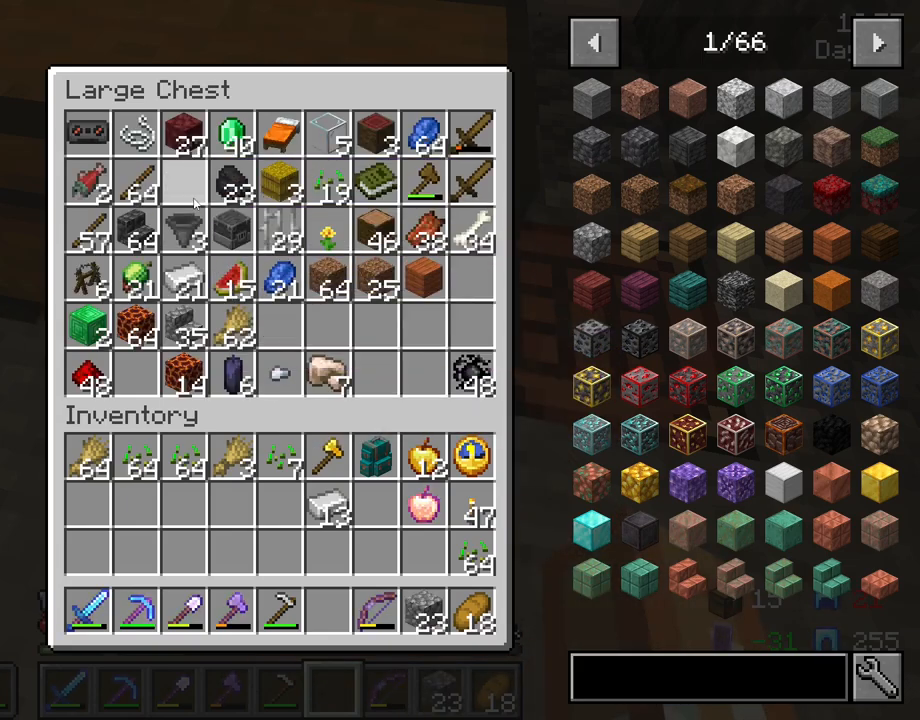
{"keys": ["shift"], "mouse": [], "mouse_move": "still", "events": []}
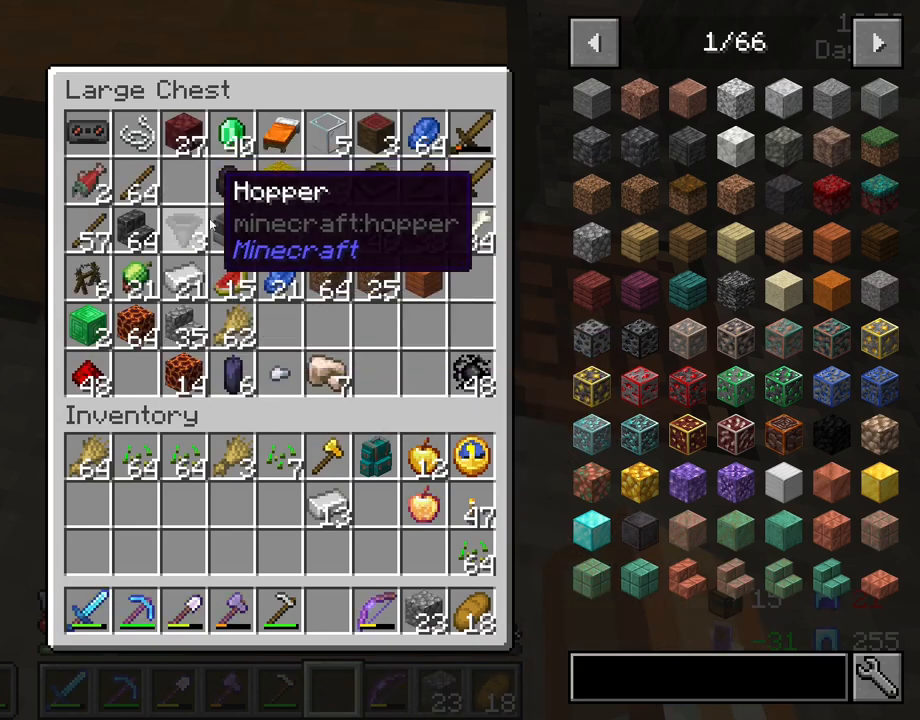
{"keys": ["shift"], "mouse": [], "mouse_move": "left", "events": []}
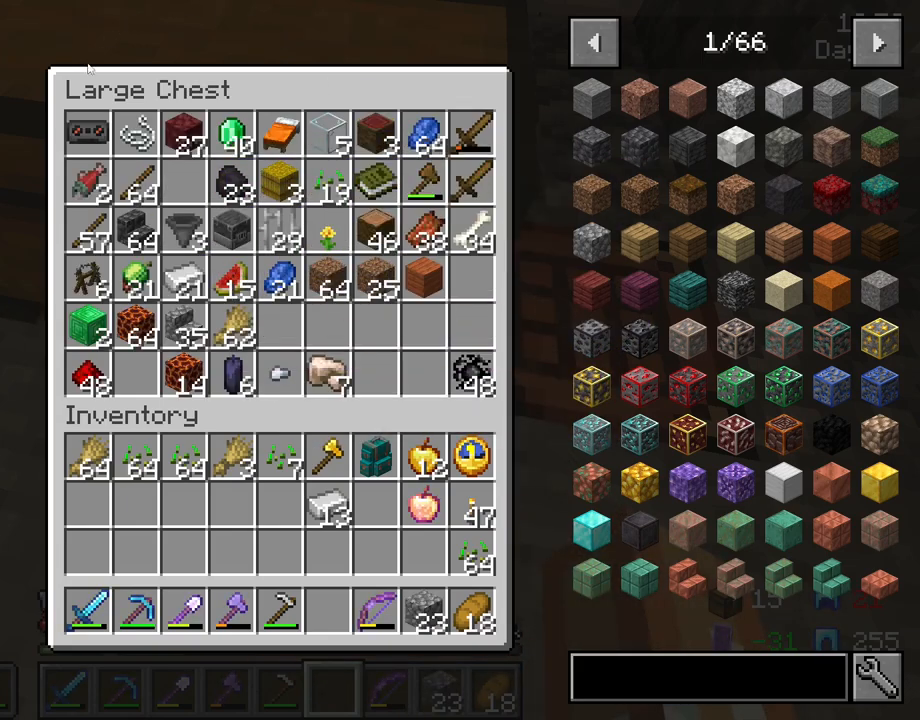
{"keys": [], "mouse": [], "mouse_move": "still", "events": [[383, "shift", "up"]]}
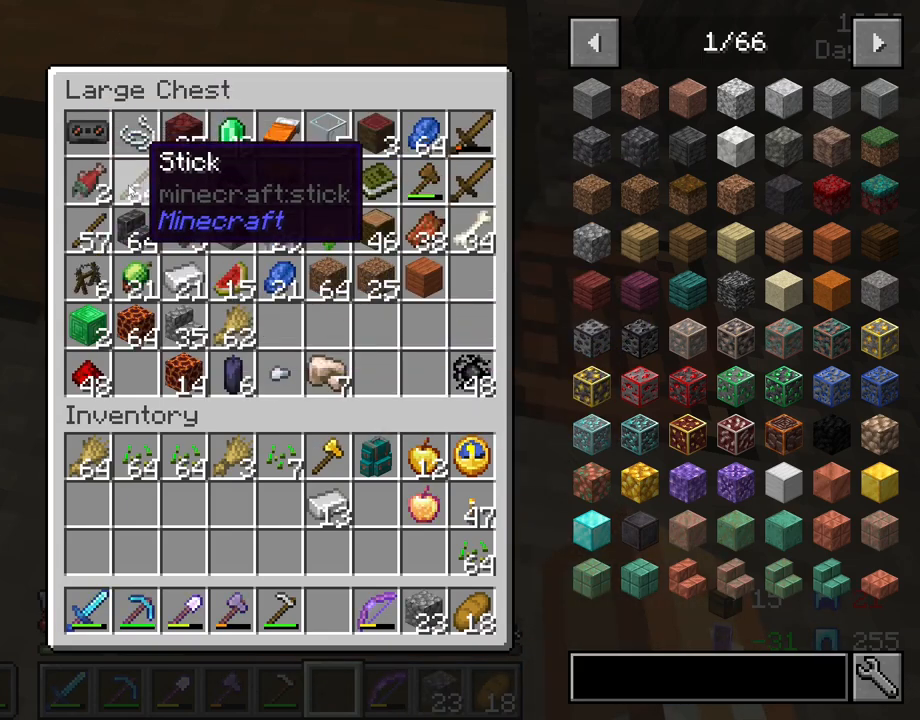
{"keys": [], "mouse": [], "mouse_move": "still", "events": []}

=======

Task to complete »
Check each line of the data above for the word "shift" and copy the ones where it is found.

Written reply »
{"keys": ["shift"], "mouse": [], "mouse_move": "still", "events": []}
{"keys": ["shift"], "mouse": [], "mouse_move": "left", "events": []}
{"keys": [], "mouse": [], "mouse_move": "still", "events": [[383, "shift", "up"]]}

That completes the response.